**** Data supplied ****

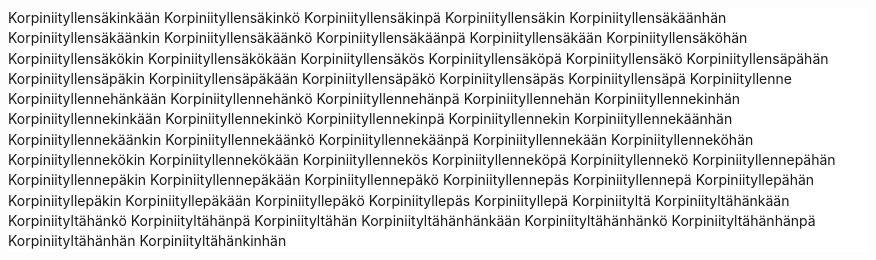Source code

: Korpiniityllensäkinkään
Korpiniityllensäkinkö
Korpiniityllensäkinpä
Korpiniityllensäkin
Korpiniityllensäkäänhän
Korpiniityllensäkäänkin
Korpiniityllensäkäänkö
Korpiniityllensäkäänpä
Korpiniityllensäkään
Korpiniityllensäköhän
Korpiniityllensäkökin
Korpiniityllensäkökään
Korpiniityllensäkös
Korpiniityllensäköpä
Korpiniityllensäkö
Korpiniityllensäpähän
Korpiniityllensäpäkin
Korpiniityllensäpäkään
Korpiniityllensäpäkö
Korpiniityllensäpäs
Korpiniityllensäpä
Korpiniityllenne
Korpiniityllennehänkään
Korpiniityllennehänkö
Korpiniityllennehänpä
Korpiniityllennehän
Korpiniityllennekinhän
Korpiniityllennekinkään
Korpiniityllennekinkö
Korpiniityllennekinpä
Korpiniityllennekin
Korpiniityllennekäänhän
Korpiniityllennekäänkin
Korpiniityllennekäänkö
Korpiniityllennekäänpä
Korpiniityllennekään
Korpiniityllenneköhän
Korpiniityllennekökin
Korpiniityllennekökään
Korpiniityllennekös
Korpiniityllenneköpä
Korpiniityllennekö
Korpiniityllennepähän
Korpiniityllennepäkin
Korpiniityllennepäkään
Korpiniityllennepäkö
Korpiniityllennepäs
Korpiniityllennepä
Korpiniityllepähän
Korpiniityllepäkin
Korpiniityllepäkään
Korpiniityllepäkö
Korpiniityllepäs
Korpiniityllepä
Korpiniityltä
Korpiniityltähänkään
Korpiniityltähänkö
Korpiniityltähänpä
Korpiniityltähän
Korpiniityltähänhänkään
Korpiniityltähänhänkö
Korpiniityltähänhänpä
Korpiniityltähänhän
Korpiniityltähänkinhän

****

● **Exercise description**: Keep only the lines from the one containing "Korpiniityllennepähän" through the final line of the records, and transcribe them exactly.

● **Response below**:
Korpiniityllennepähän
Korpiniityllennepäkin
Korpiniityllennepäkään
Korpiniityllennepäkö
Korpiniityllennepäs
Korpiniityllennepä
Korpiniityllepähän
Korpiniityllepäkin
Korpiniityllepäkään
Korpiniityllepäkö
Korpiniityllepäs
Korpiniityllepä
Korpiniityltä
Korpiniityltähänkään
Korpiniityltähänkö
Korpiniityltähänpä
Korpiniityltähän
Korpiniityltähänhänkään
Korpiniityltähänhänkö
Korpiniityltähänhänpä
Korpiniityltähänhän
Korpiniityltähänkinhän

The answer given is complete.